We like to keep track of buying and selling by company insiders, particularly when insiders purchase a stock. Because insiders’ income often depends on the company’s prospects, and in other cases they have some of their wealth tied to the company already, the rational thing is to invest elsewhere and diversify- unless the insider is so confident that the expected rise in the stock trumps the benefits of diversification. Insider purchases should therefore serve as a bullish signal, and according to academic research this tends to be the case on a statistical basis (read our analysis of academic studies on insider trading). Here are some stocks that insiders have been buying recently:
Richard Emmett, a Board member at Francesca’s Holdings Corp (NASDAQ:FRAN), bought 5,000 shares of the stock on September 11th at an average price of $29.01. This purchase is particularly interesting because the company’s president, Neill Davis, also bought shares the previous week (read more about the $700,000 purchase and see more analysis of the company). This means that Francesca’s is seeing consensus insider buying. Did you see our analysis of academic studies on insider trading earlier? If not, here’s something you missed: consensus insider buying is a particularly bullish sign.
Board member Kathleen Behrens of Sarepta Therapeutics Inc (NASDAQ:SRPT) purchased 17,500 shares of the roughly $300 million market cap biotech company at an average price of $14.73 per share (it has plenty of liquidity; on average, over a million shares are traded daily). With the stock price currently just above $13, investors can buy at a considerably lower level than she did. The company has a drug, Eteplirsen, in phase 2 clinical trials for the treatment of a particular type of muscular dystrophy; several other drugs are in early stages of development. The stock is up 87% over the last year.

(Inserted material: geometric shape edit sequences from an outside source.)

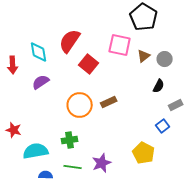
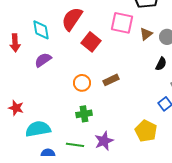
orange circle: (80, 105) -> (82, 83), size x0.7
green cross: (70, 140) -> (84, 114), moved

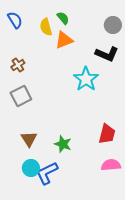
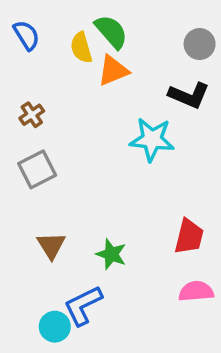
green semicircle: (63, 18) -> (111, 32), size x1.5
cyan star: (86, 79) -> (152, 139), turned -30
cyan circle: (31, 168) -> (55, 327), moved

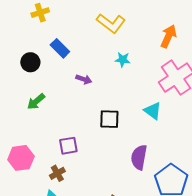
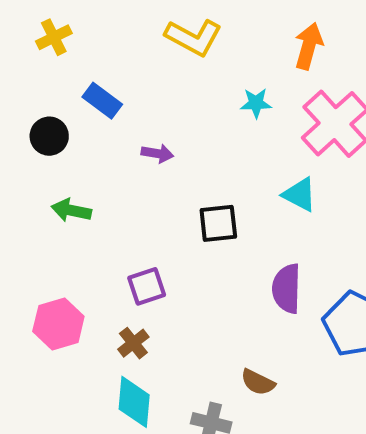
cyan star: (123, 60) -> (256, 103), moved
green arrow: (36, 101) -> (71, 210), turned 60

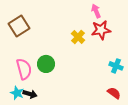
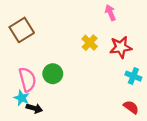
red star: (101, 30) -> (121, 47), moved
cyan star: (17, 93) -> (22, 98), moved

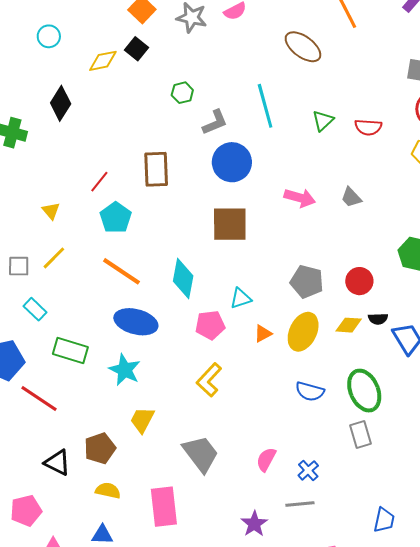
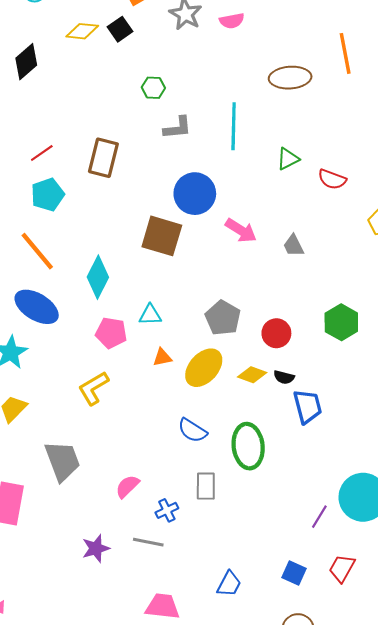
brown ellipse: (303, 47) -> (290, 78), turned -57
blue circle: (232, 162) -> (195, 194), moved
gray rectangle: (361, 435) -> (206, 486), moved

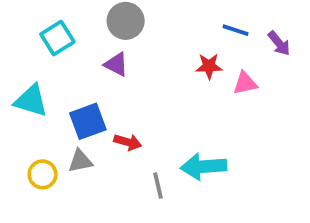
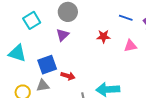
purple triangle: (116, 64) -> (63, 35), turned 48
red star: (209, 66) -> (103, 36), moved

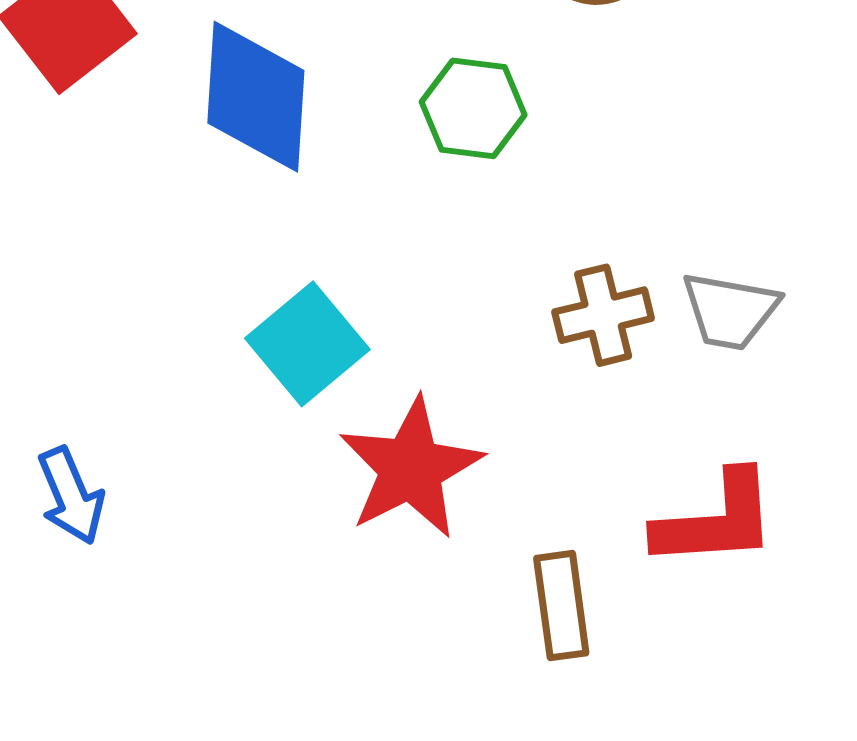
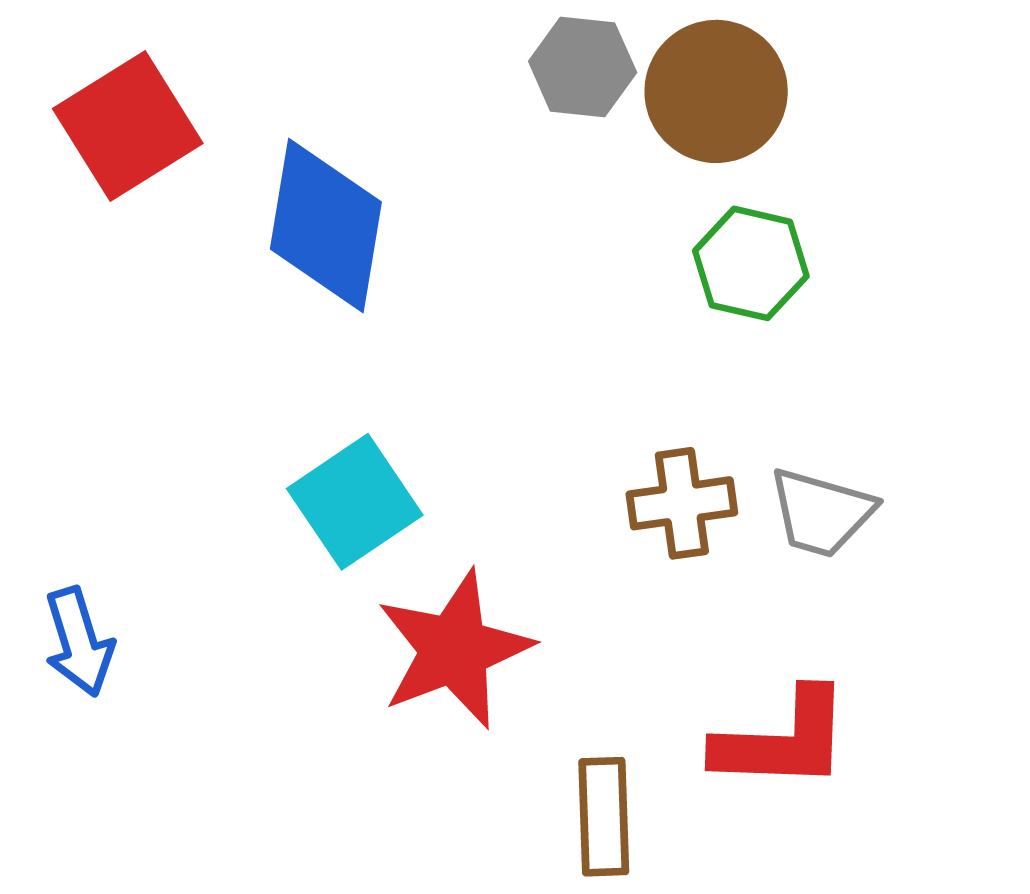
green hexagon: (473, 108) -> (751, 263), moved

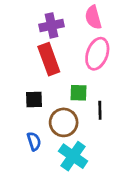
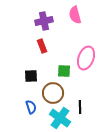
pink ellipse: (97, 54) -> (86, 58), moved
red rectangle: (49, 59) -> (42, 46), size x0.6
black line: (100, 110) -> (80, 107), moved

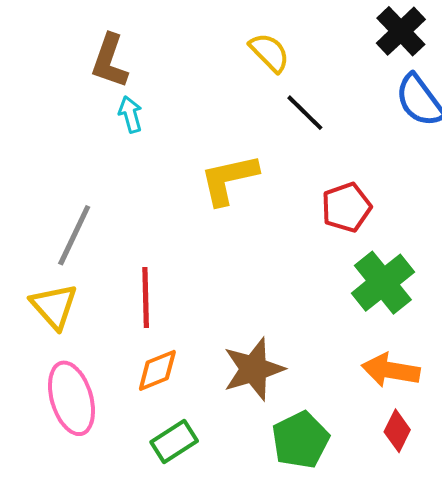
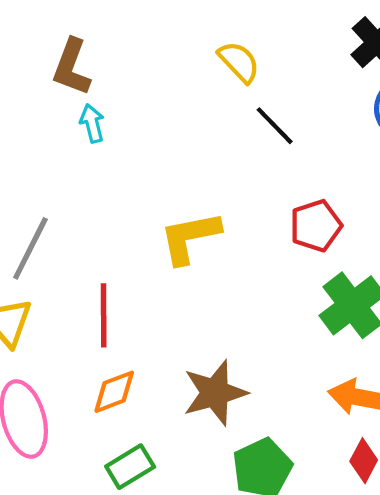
yellow L-shape: (229, 179) -> (190, 237), moved

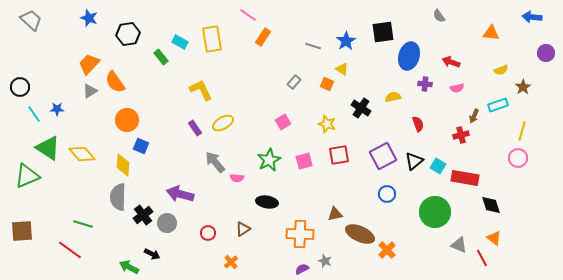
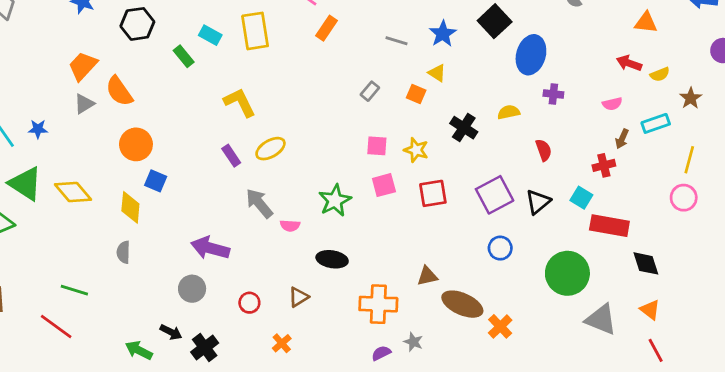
black square: (383, 32) -> (495, 21), turned -35
red arrow: (451, 62) -> (629, 63), moved
pink semicircle: (457, 88) -> (612, 104), moved
pink square: (283, 122) -> (377, 146), moved, turned 35
pink square: (304, 161) -> (384, 185), moved
cyan square: (438, 166) -> (581, 198), moved
gray semicircle: (118, 197) -> (123, 252), size x0.6
black cross: (143, 215) -> (205, 348), moved
gray triangle: (459, 245) -> (601, 319), size x1.4
red line: (482, 258) -> (656, 350), moved

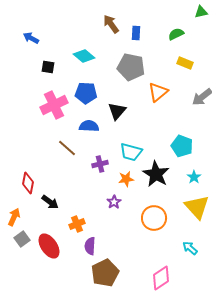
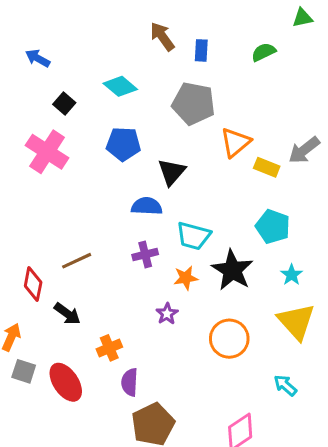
yellow rectangle: (185, 63) -> (267, 167), moved
black square: (48, 67) -> (64, 103), turned 32
pink cross: (54, 105) -> (47, 152), moved, turned -32
blue semicircle: (89, 126) -> (147, 206), moved
brown line: (67, 148) -> (77, 261), moved, turned -66
gray square: (22, 239) -> (24, 371), turned -35

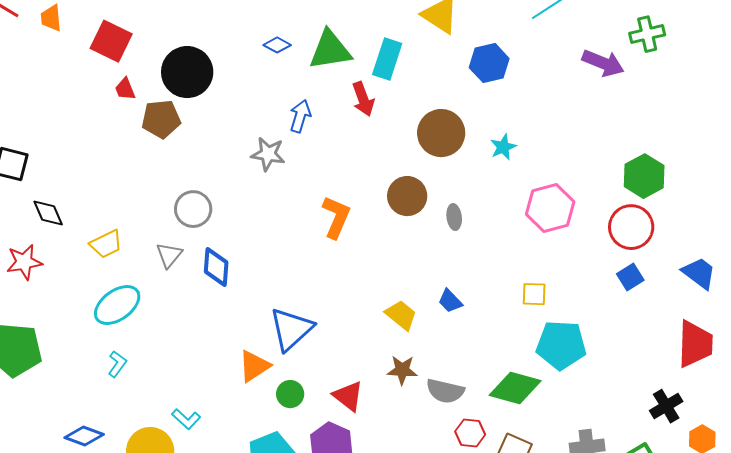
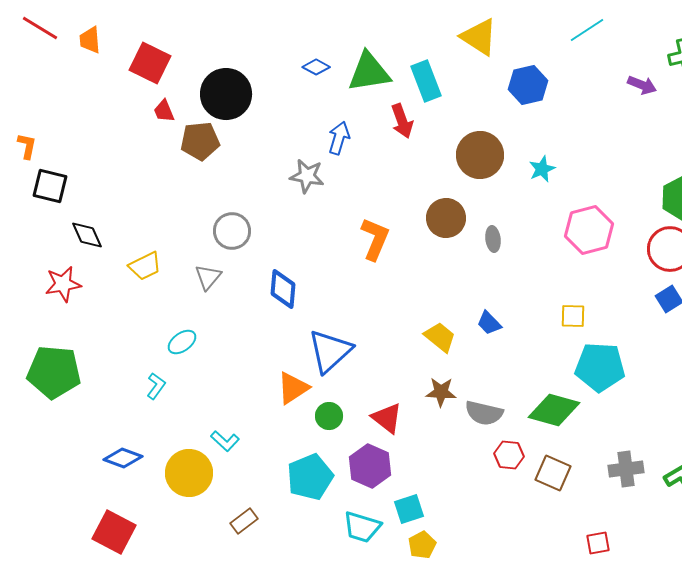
cyan rectangle: (387, 59) -> (426, 81), turned -39
purple arrow: (603, 63) -> (642, 85), size x0.7
blue diamond: (216, 267) -> (283, 289), moved
cyan ellipse: (117, 305) -> (182, 342), moved, size x0.6

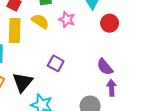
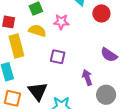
purple square: (56, 63) -> (58, 57), moved
purple arrow: (112, 88) -> (87, 77), moved

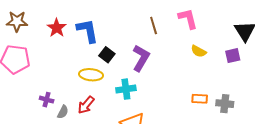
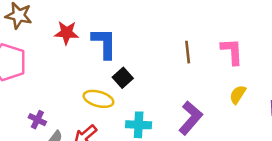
red star: (57, 28) -> (66, 33), turned 30
yellow semicircle: (199, 51) -> (238, 95), turned 84
purple L-shape: (141, 58) -> (191, 118), moved

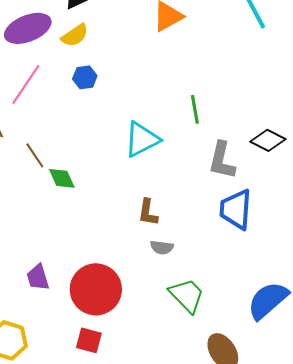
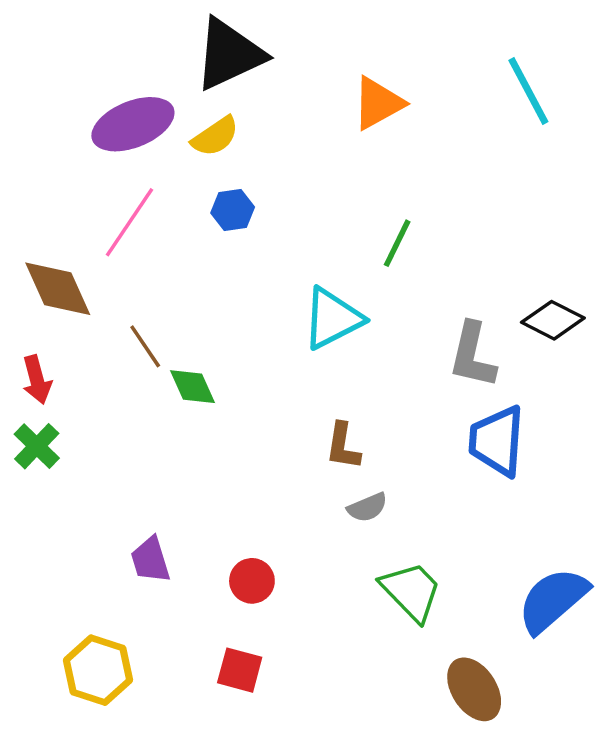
green line: (195, 109) -> (397, 243), moved, turned 36
gray semicircle: (162, 247) -> (367, 507), turned -30
red circle: (96, 289) -> (252, 581), size x0.5

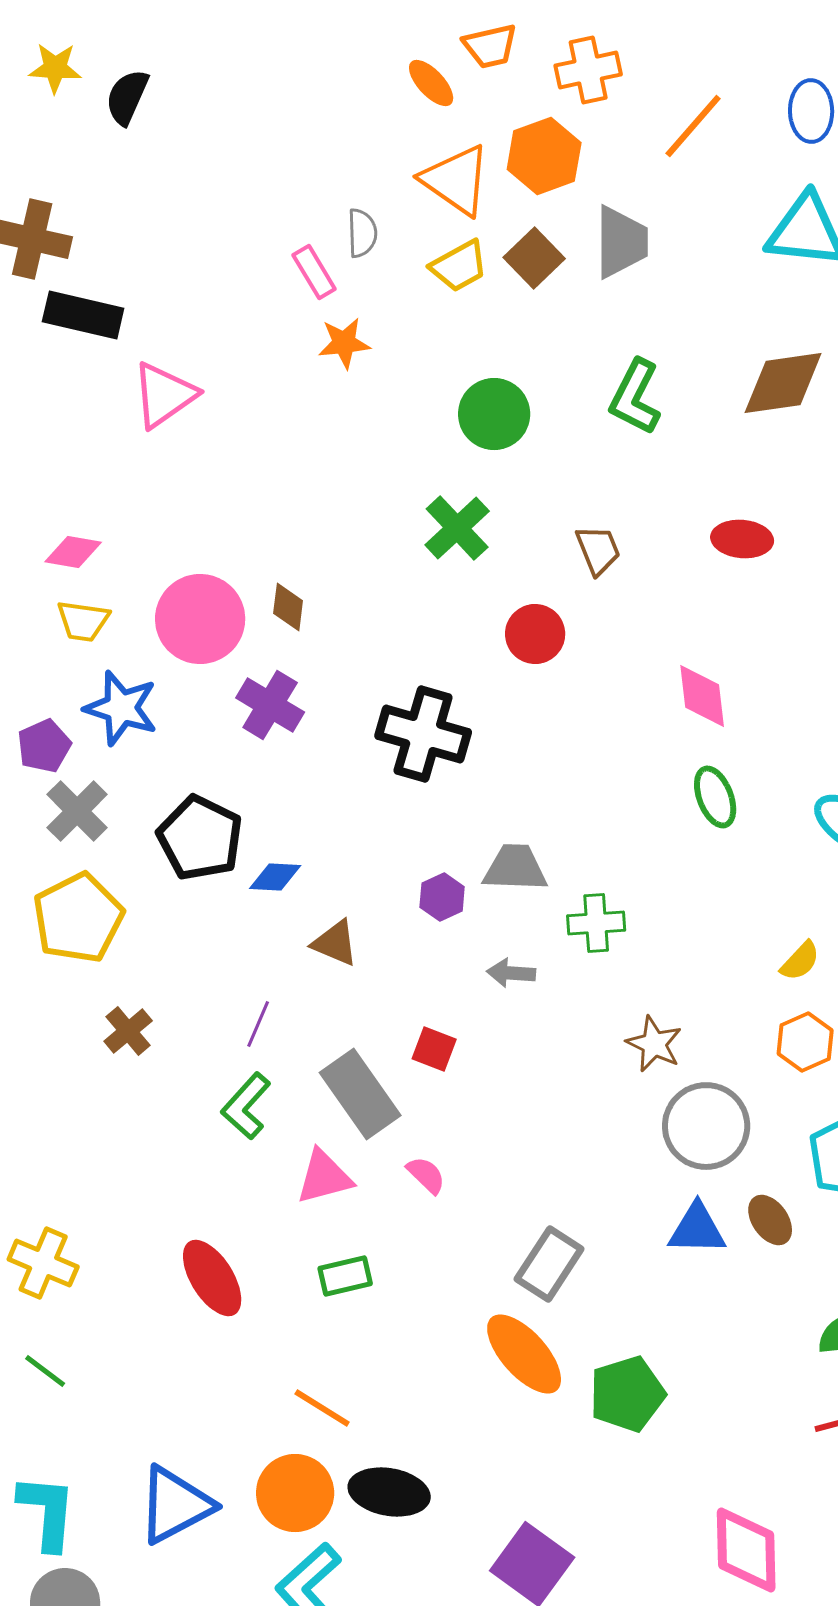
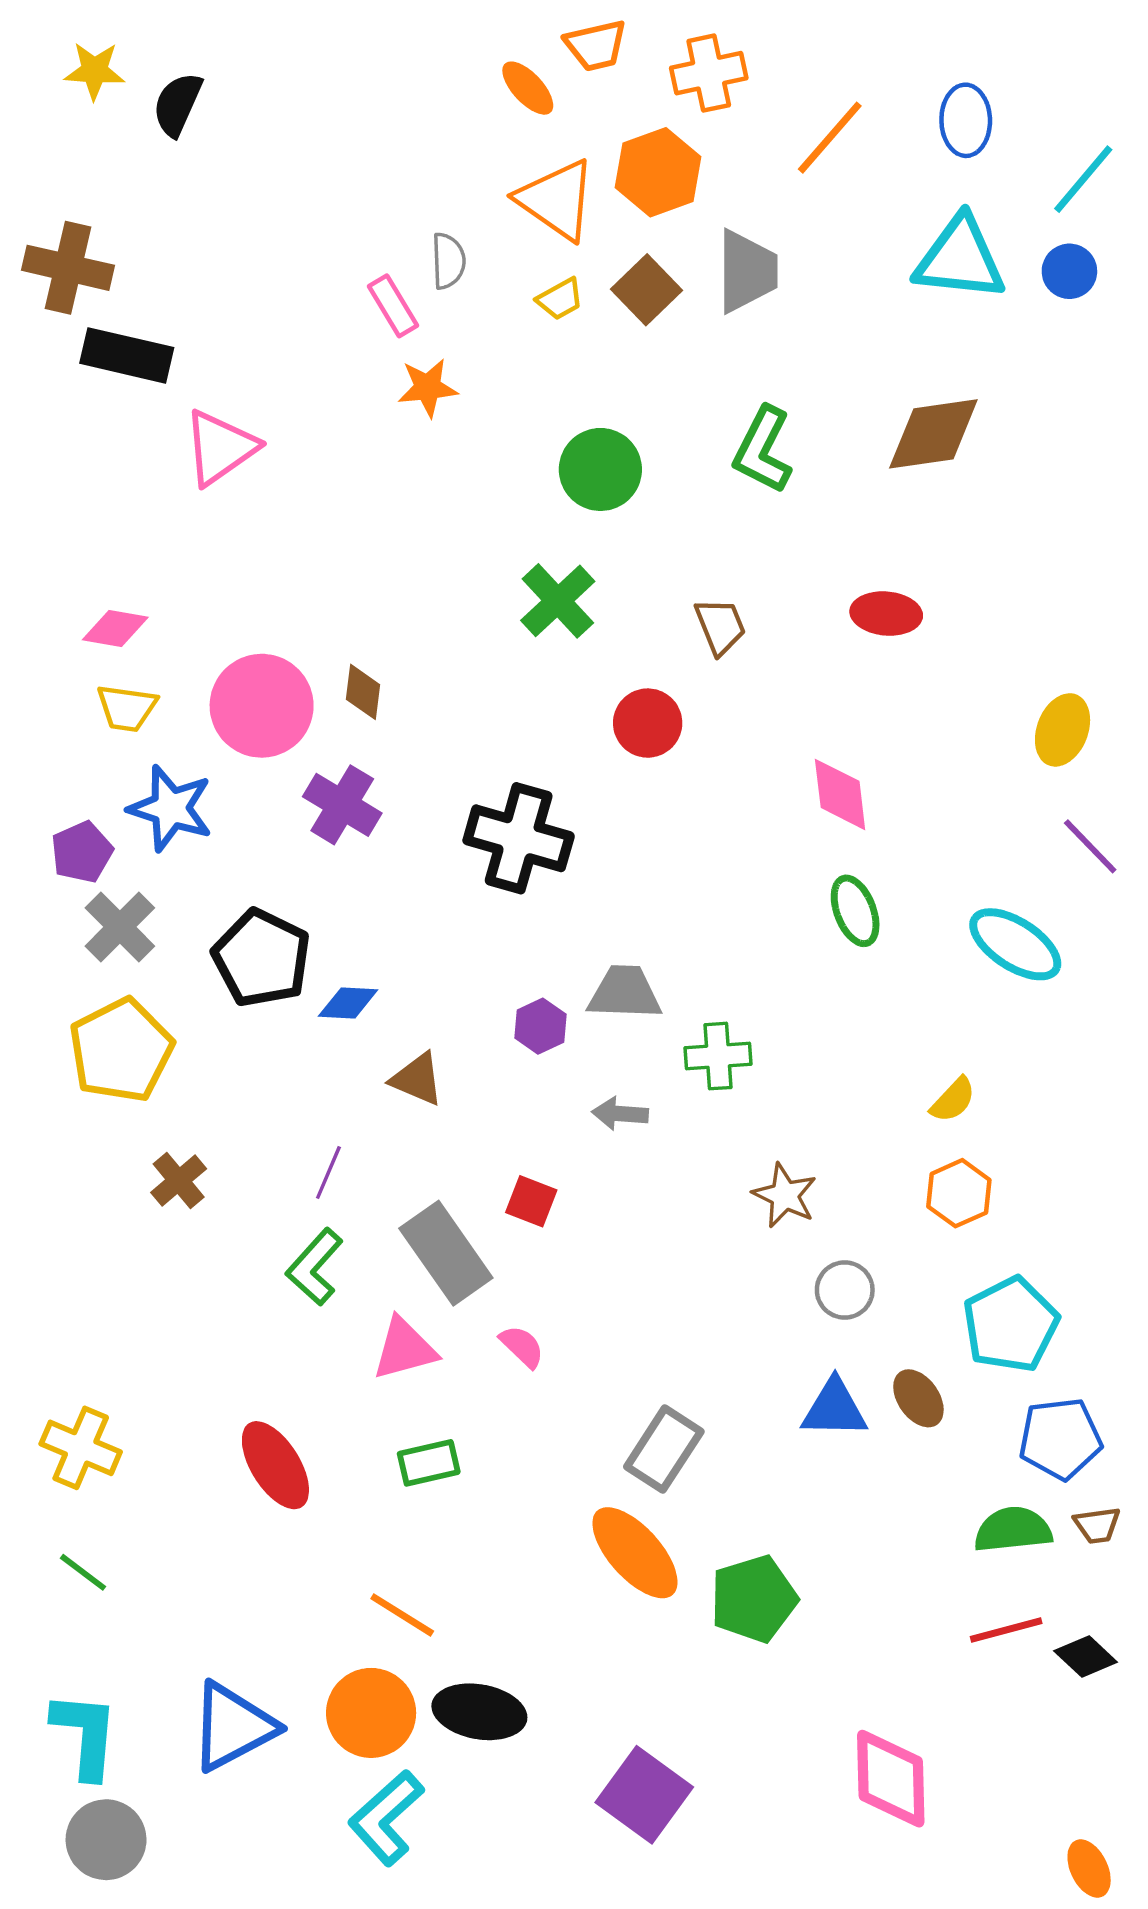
yellow trapezoid: (459, 266) -> (560, 299), size x0.7
gray circle: (706, 1126) -> (845, 1290), size x0.6

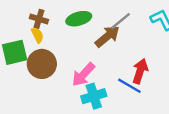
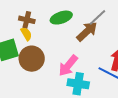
cyan cross: (94, 96) -> (78, 84), turned 30

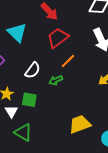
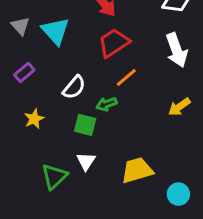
green square: (29, 100) -> (85, 125), moved
white triangle: (11, 111) -> (86, 161), moved
green triangle: (23, 132) -> (54, 177), turned 42

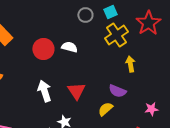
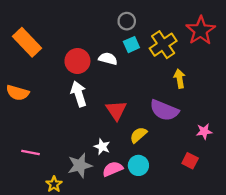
cyan square: (110, 12) -> (131, 45), moved
white arrow: (44, 91) -> (79, 94), moved
purple semicircle: (117, 91) -> (164, 110), size x1.4
yellow semicircle: (105, 109) -> (138, 135), moved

Another Board member- this one Jamba, Inc. (NASDAQ:JMBA)’s David Pace- thought his company was a buy. Pace invested about $100,000 in purchasing 40,000 shares. The shopping mall juice fixture is a small-cap company but like Sarepta has decent volume, averaging nearly a million shares traded per day over the last three months. Jamba is unprofitable on a trailing basis but the sell-side expects 10 cents per share in earnings for 2013, which implies a forward multiple of 25. Jamba has been growing its business recently- revenue rose 12% and earnings rose 17% in its most recent quarter compared to a year ago- but the pricing may still be a bit too high here. Jamba also has a beta of 3.2, indicating a good deal of exposure to the broader market.
CFO Michael Ashby of Calix, Inc. (NYSE:CALX) bought 50,000 shares of the broadband communications company on September 10th at an average price of $5.57 per share. Calix’s stock has fallen 53% since a year ago, and this decline may have been warranted as revenue fell by a double-digit percentage last quarter versus the same period in the previous year. The company is expected to squeak into profitability this year and generate EPS of 36 cents for 2013. Assuming the sell-side is correct in this projection, the company is trading at 17 times forward earnings.
Finally, EnerNOC, Inc. (NASDAQ:ENOC)– a $300 million market cap company (with nearly $3 million in average daily dollar volume over the last three months) which provides energy management services to commercial and industrial customers- saw Board member Arthur Coviello Jr. purchase 25,000 shares of the stock at an average price of $10.40 per share. This transaction more than doubled Coviello’s stake in the company. EnerNOC is expected to lose money this year (and it has done so in both quarters so far) but turn a small profit in 2013. Based on analyst expectations, the forward P/E is 40.